Segment Start: Input data
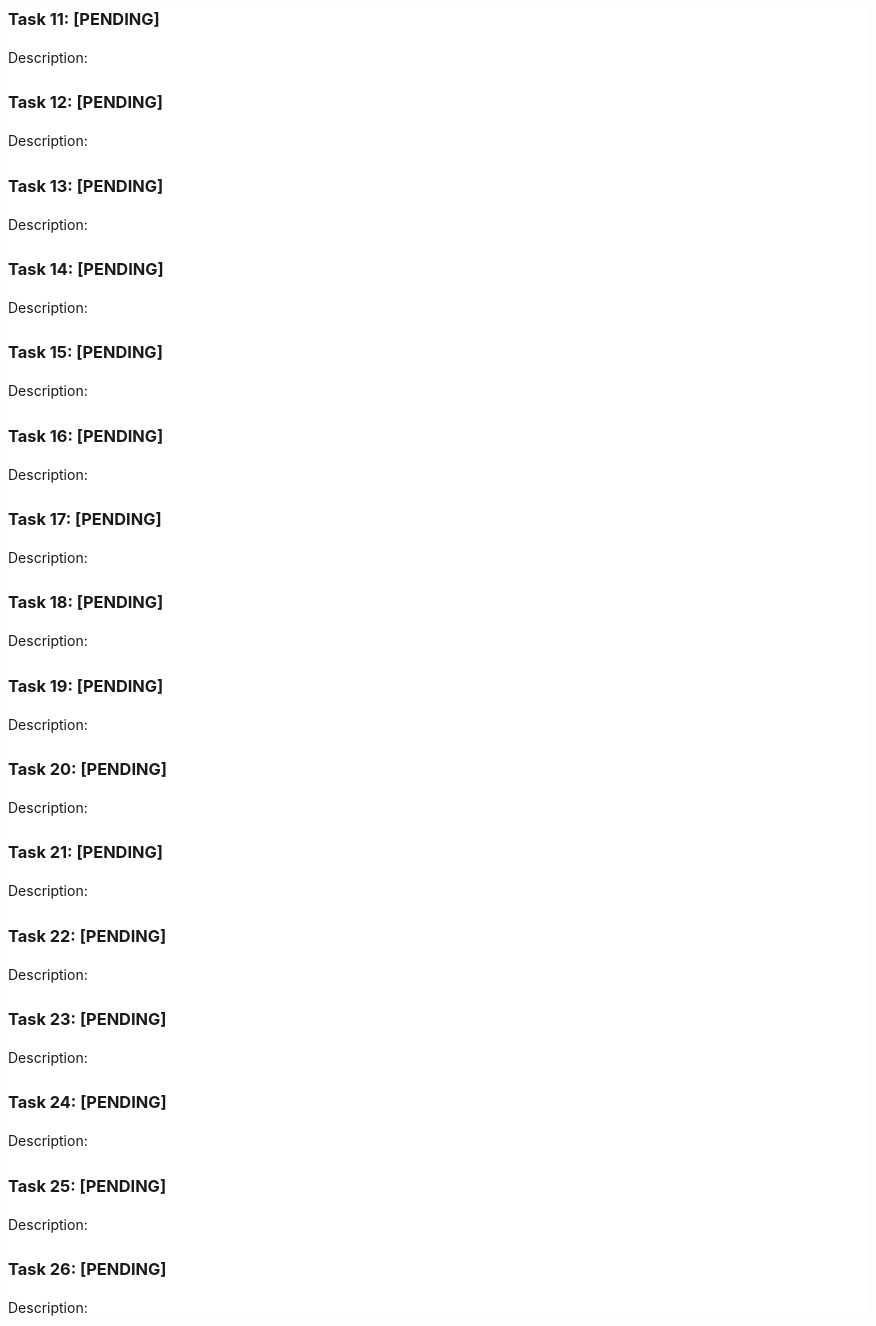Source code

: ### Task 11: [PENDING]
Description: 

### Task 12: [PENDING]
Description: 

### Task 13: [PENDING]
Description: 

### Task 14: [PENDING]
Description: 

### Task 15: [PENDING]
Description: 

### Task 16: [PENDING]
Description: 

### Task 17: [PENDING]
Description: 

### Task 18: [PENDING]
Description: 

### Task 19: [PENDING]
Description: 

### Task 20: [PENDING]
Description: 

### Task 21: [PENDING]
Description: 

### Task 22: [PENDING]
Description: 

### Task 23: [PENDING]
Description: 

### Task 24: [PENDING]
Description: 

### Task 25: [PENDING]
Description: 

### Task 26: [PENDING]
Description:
Segment End: Input data
• Action item: Set down exactly and only the lines from the start of the entries above through the line containing "### Task 26: [PENDING]", both ends included, omitting the pictures.

• Solved problem:
Source code

: ### Task 11: [PENDING]
Description: 

### Task 12: [PENDING]
Description: 

### Task 13: [PENDING]
Description: 

### Task 14: [PENDING]
Description: 

### Task 15: [PENDING]
Description: 

### Task 16: [PENDING]
Description: 

### Task 17: [PENDING]
Description: 

### Task 18: [PENDING]
Description: 

### Task 19: [PENDING]
Description: 

### Task 20: [PENDING]
Description: 

### Task 21: [PENDING]
Description: 

### Task 22: [PENDING]
Description: 

### Task 23: [PENDING]
Description: 

### Task 24: [PENDING]
Description: 

### Task 25: [PENDING]
Description: 

### Task 26: [PENDING]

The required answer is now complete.